- **SELECTED EXCERPT**
⟨
On September 13, an entry point for imported pork was approved in Heilongjiang Province, allowing meat to be shipped directly from coastal ports hundreds of miles into China's interior regions. This is one of a flurry of entry points approved this month as Chinese authorities create infrastructure to support its new status as a meat importer.
Heilongjiang's designated entry point is a 6000 square-meter facility 10 km west of Zhaodong City, a food processing hub about an hour's drive northwest of Harbin, the provincial capital. Meat can be shipped to Dalian or Tianjin ports and then transported directly to the Heilongjiang entry point in its original container for inspection and quarantine procedures. The facility reportedly has 1480 square meters of cold storage space integrated with refrigerated transport and warehouse capacity to store 3000 metric tons.
This is one of four designated entry points for meat approved in September. Others are at Taicang and Suzhou in Jiangsu Province and Weihai in Shandong Province. The September 2016 listing posted on the web site of the Adminstration for Quality Safety Inspection and Quarantine (AQSIQ) shows a total of 56 designated entry points for meat.
⟩
- **SUPPLIED MATERIAL**
⟨
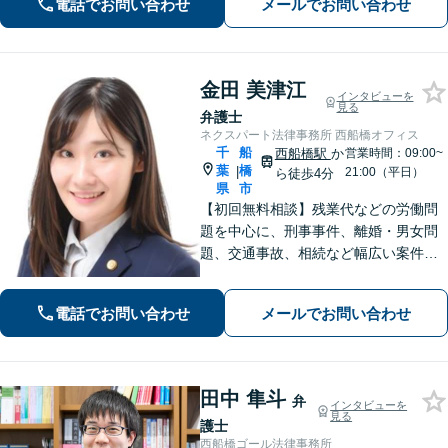
電話でお問い合わせ
メールでお問い合わせ
題】不当解雇・残業代請求 【債務整
理】明日からの督促をストップ
金田 美津江
インタビューを
見る
弁護士
ネクスパート法律事務所 西船橋オフィス
千
船
西船橋駅
か
営業時間：09:00~
葉
橋
|
21:00（平日）
ら徒歩4分
県
市
【初回無料相談】残業代などの労働問
題を中心に、刑事事件、離婚・男女問
題、交通事故、相続など幅広い案件に
対応！情熱と行動力でご依頼者様の権
利を守り、粘り強い交渉と温かいサポ
電話でお問い合わせ
メールでお問い合わせ
ートで力強く支えます。【夜間休日対
応可】
田中 隼斗
弁
インタビューを
見る
護士
西船橋ゴール法律事務所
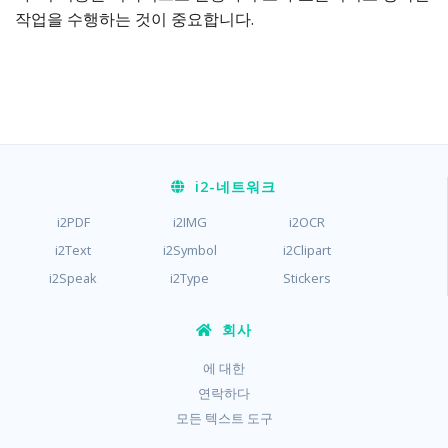
작업을 수행하는 것이 중요합니다.
i2
-네트워크
i2PDF
i2IMG
i2OCR
i2Text
i2Symbol
i2Clipart
i2Speak
i2Type
Stickers
회사
에 대한
연락하다
모든 텍스트 도구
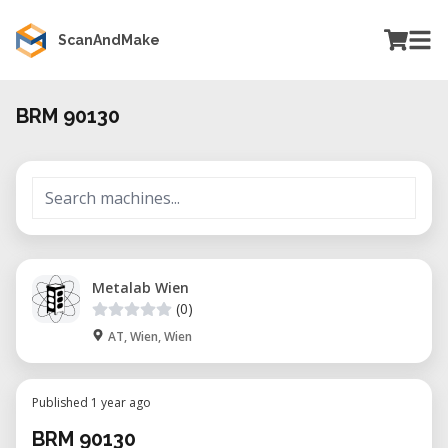
ScanAndMake
BRM 90130
Metalab Wien
(0)
AT, Wien, Wien
Published 1 year ago
BRM 90130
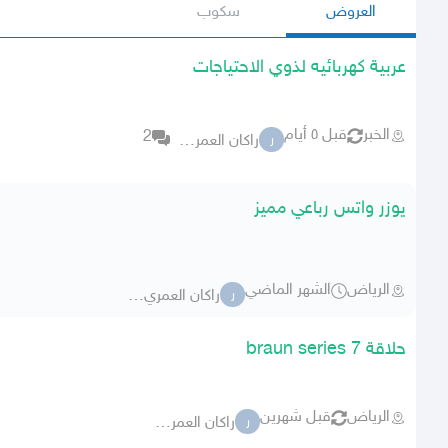
العروض
سكوب
عربية كهربائيه لذوي الاحتياجات
الخبر
قبل ٥ أيام
2
راكان العمري 3017
ر
يوزر واتس رباعي مميز
الرياض
الشهر الماضي
راكان العمري 3017
ر
حلاقة braun series 7
الرياض
قبل شهرين
راكان العمري 3017
ر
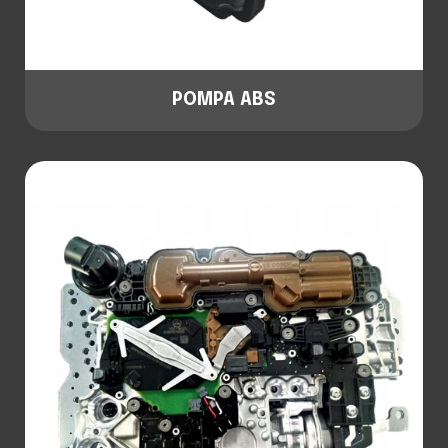
POMPA ABS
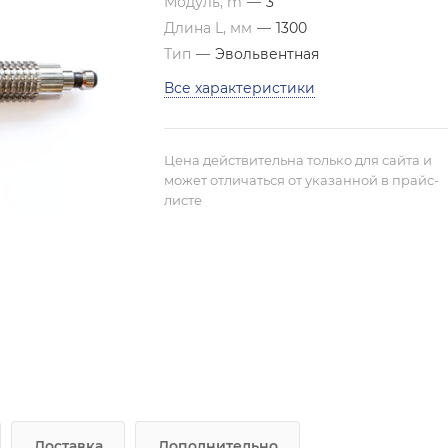
Модуль, m
—
3
Длина L, мм
—
1300
Тип
—
Эвольвентная
Все характеристики
Цена действительна только для сайта и
может отличаться от указанной в прайс-
листе
Доставка
Дополнительно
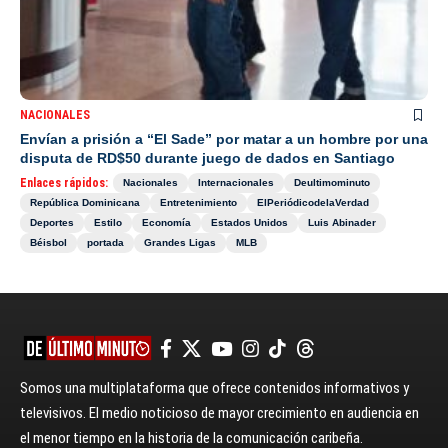
NACIONALES
Envían a prisión a “El Sade” por matar a un hombre por una
disputa de RD$50 durante juego de dados en Santiago
Enlaces rápidos:
Nacionales
Internacionales
Deultimominuto
República Dominicana
Entretenimiento
ElPeriódicodelaVerdad
Deportes
Estilo
Economía
Estados Unidos
Luis Abinader
Béisbol
portada
Grandes Ligas
MLB
Somos una multiplataforma que ofrece contenidos informativos y
televisivos. El medio noticioso de mayor crecimiento en audiencia en
el menor tiempo en la historia de la comunicación caribeña.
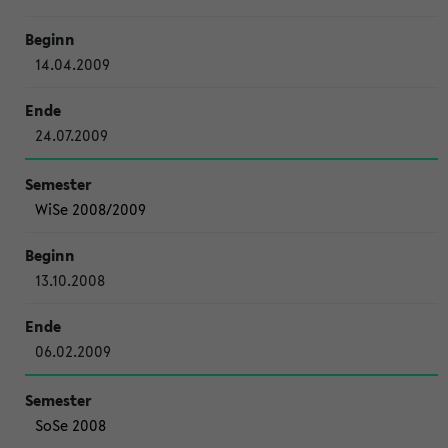
14.04.2009
24.07.2009
WiSe 2008/2009
13.10.2008
06.02.2009
SoSe 2008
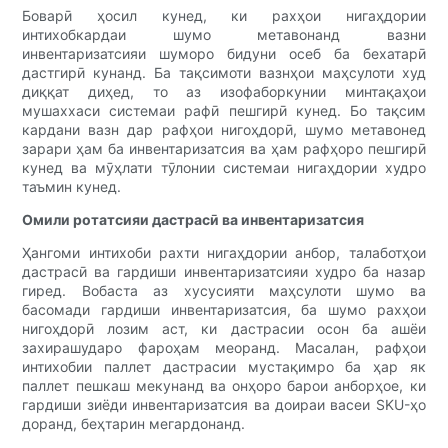
Боварӣ ҳосил кунед, ки рахҳои нигаҳдории
интихобкардаи шумо метавонанд вазни
инвентаризатсияи шуморо бидуни осеб ба бехатарӣ
дастгирӣ кунанд. Ба тақсимоти вазнҳои маҳсулоти худ
диққат диҳед, то аз изофаборкунии минтақаҳои
мушаххаси системаи рафӣ пешгирӣ кунед. Бо тақсим
кардани вазн дар рафҳои нигоҳдорӣ, шумо метавонед
зарари ҳам ба инвентаризатсия ва ҳам рафҳоро пешгирӣ
кунед ва мӯҳлати тӯлонии системаи нигаҳдории худро
таъмин кунед.
Омили ротатсияи дастрасӣ ва инвентаризатсия
Ҳангоми интихоби рахти нигаҳдории анбор, талаботҳои
дастрасӣ ва гардиши инвентаризатсияи худро ба назар
гиред. Вобаста аз хусусияти маҳсулоти шумо ва
басомади гардиши инвентаризатсия, ба шумо рахҳои
нигоҳдорӣ лозим аст, ки дастрасии осон ба ашёи
захирашударо фароҳам меоранд. Масалан, рафҳои
интихобии паллет дастрасии мустақимро ба ҳар як
паллет пешкаш мекунанд ва онҳоро барои анборҳое, ки
гардиши зиёди инвентаризатсия ва доираи васеи SKU-ҳо
доранд, беҳтарин мегардонанд.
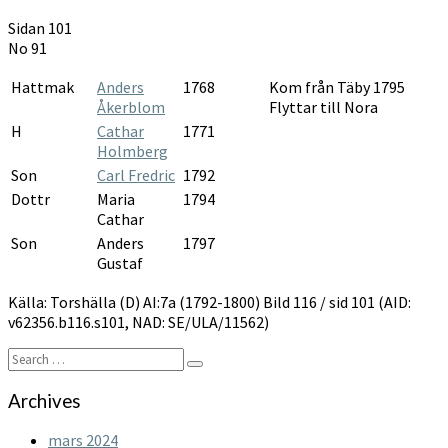
AI:7a
Sidan 101
1792-
No 91
1800
Hattmak
Anders
1768
Kom från Täby 1795
Åkerblom
Flyttar till Nora
H
Cathar
1771
Holmberg
Son
Carl Fredric
1792
Dottr
Maria
1794
Cathar
Son
Anders
1797
Gustaf
Källa: Torshälla (D) AI:7a (1792-1800) Bild 116 / sid 101 (AID:
v62356.b116.s101, NAD: SE/ULA/11562)
Search
Search
for:
Archives
mars 2024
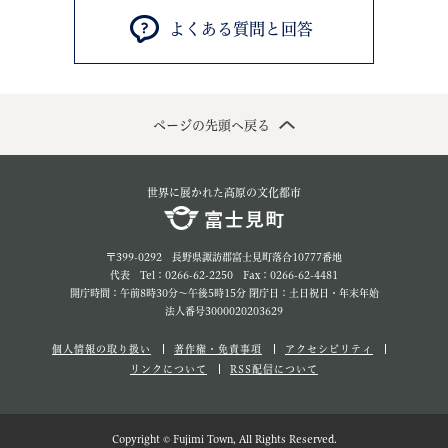
よくある質問と回答
ページの先頭へ戻る
世界に展かれた高原の文化都市
〒399-0292 長野県諏訪郡富士見町落合10777番地
代表 Tel：0266-62-2250 Fax：0266-62-4481
開庁時間：午前8時30分～午後5時15分 閉庁日：土日祝日・年末年始
法人番号3000020203629
個人情報の取り扱い
著作権・免責事項
アクセシビリティ
リンクについて
RSS配信について
Copyright © Fujimi Town, All Rights Reserved.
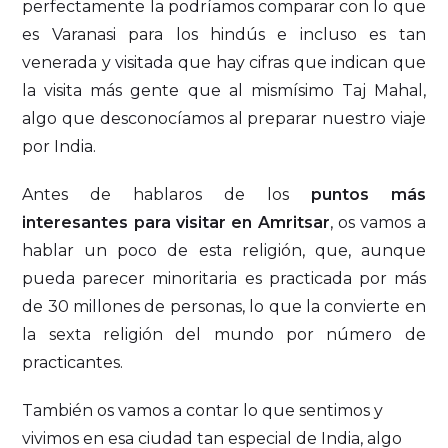
perfectamente la podríamos comparar con lo que
es Varanasi para los hindús e incluso es tan
venerada y visitada que hay cifras que indican que
la visita más gente que al mismísimo Taj Mahal,
algo que desconocíamos al preparar nuestro viaje
por India.
Antes de hablaros de los
puntos más
interesantes para visitar en Amritsar
, os vamos a
hablar un poco de esta religión, que, aunque
pueda parecer minoritaria es practicada por más
de 30 millones de personas, lo que la convierte en
la sexta religión del mundo por número de
practicantes.
También os vamos a contar lo que sentimos y
vivimos en esa ciudad tan especial de India, algo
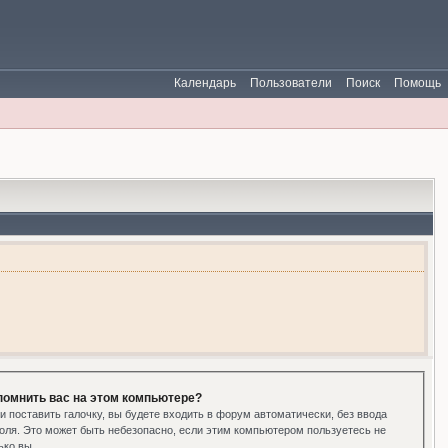
Календарь
Пользователи
Поиск
Помощь
помнить вас на этом компьютере?
и поставить галочку, вы будете входить в форум автоматически, без ввода
оля. Это может быть небезопасно, если этим компьютером пользуетесь не
ько вы.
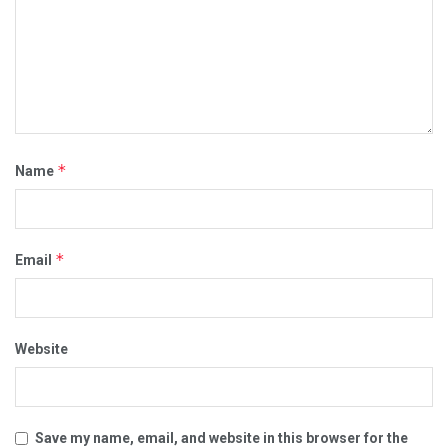
*
Name
*
Email
Website
Save my name, email, and website in this browser for the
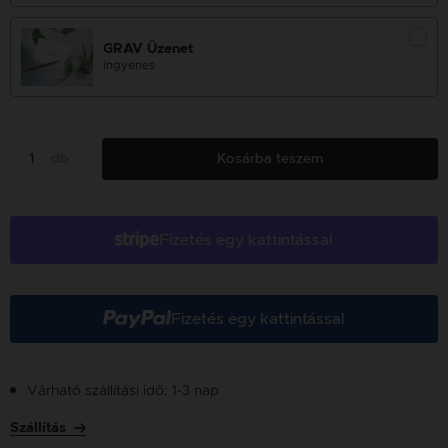
GRAV Üzenet
ingyenes
db
Kosárba teszem
Fizetés egy kattintással
Fizetés egy kattintással
Várható szállítási idő: 1-3 nap
Szállítás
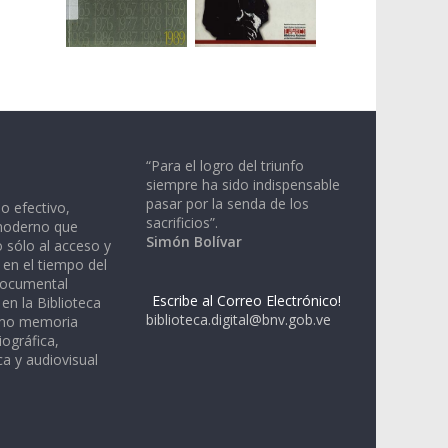
“Para el logro del triunfo
siempre ha sido indispensable
pasar por la senda de los
io efectivo,
sacrificios”.
moderno que
Simón Bolívar
 sólo al acceso y
 en el tiempo del
documental
Escribe al Correo Electrónico!
en la Biblioteca
biblioteca.digital@bnv.gob.ve
omo memoria
iográfica,
a y audiovisual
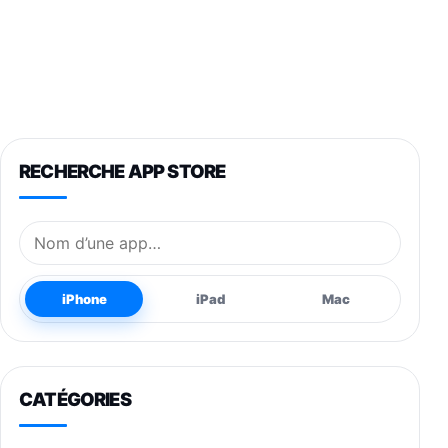
RECHERCHE APP STORE
Nom de l’application
iPhone
iPad
Mac
CATÉGORIES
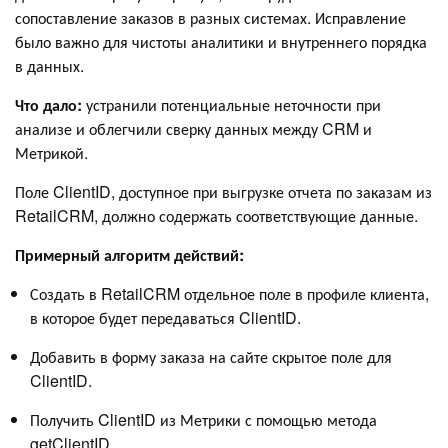
сопоставление заказов в разных системах. Исправление
было важно для чистоты аналитики и внутреннего порядка
в данных.
Что дало:
устранили потенциальные неточности при
анализе и облегчили сверку данных между CRM и
Метрикой.
Поле ClientID, доступное при выгрузке отчета по заказам из
RetailCRM, должно содержать соответствующие данные.
Примерный алгоритм действий:
Создать в RetailCRM отдельное поле в профиле клиента,
в которое будет передаваться ClientID.
Добавить в форму заказа на сайте скрытое поле для
ClientID.
Получить ClientID из Метрики с помощью метода
getClientID.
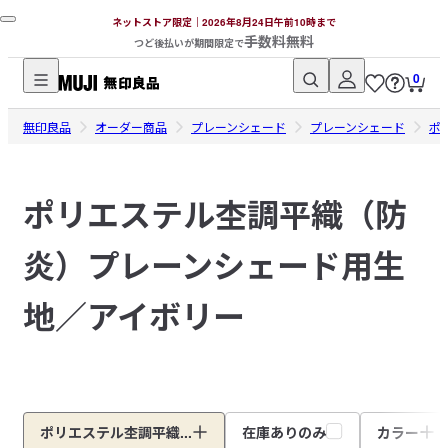
ネットストア限定｜2026年8月24日午前10時まで
手数料無料
つど後払いが期間限定で
0
無
無印良品
印
オーダー商品
プレーンシェード
プレーンシェード
ポ
良
品
ポリエステル杢調平織（防
ネ
ッ
炎）プレーンシェード用生
ト
ス
ト
地／アイボリー
ア
ポリエステル杢調平織...
在庫ありのみ
カラー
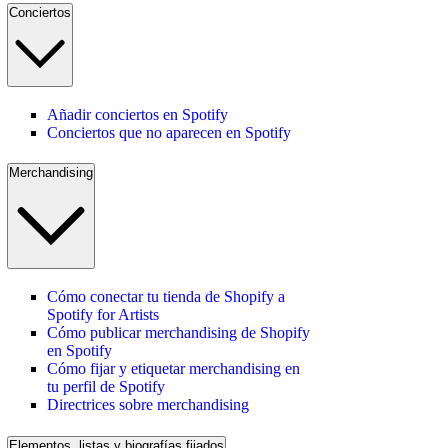
Conciertos
Añadir conciertos en Spotify
Conciertos que no aparecen en Spotify
Merchandising
Cómo conectar tu tienda de Shopify a
Spotify for Artists
Cómo publicar merchandising de Shopify
en Spotify
Cómo fijar y etiquetar merchandising en
tu perfil de Spotify
Directrices sobre merchandising
Elementos, listas y biografías fijados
⟩
- **ACTIVITY**
According to the article on China's meat entry points, how much cold storage space does the Heilongjiang facility reportedly have? These records aren't needed for anything here.

- **SOLUTION TO THE EXERCISE**
It reportedly has 1480 square meters of cold storage space.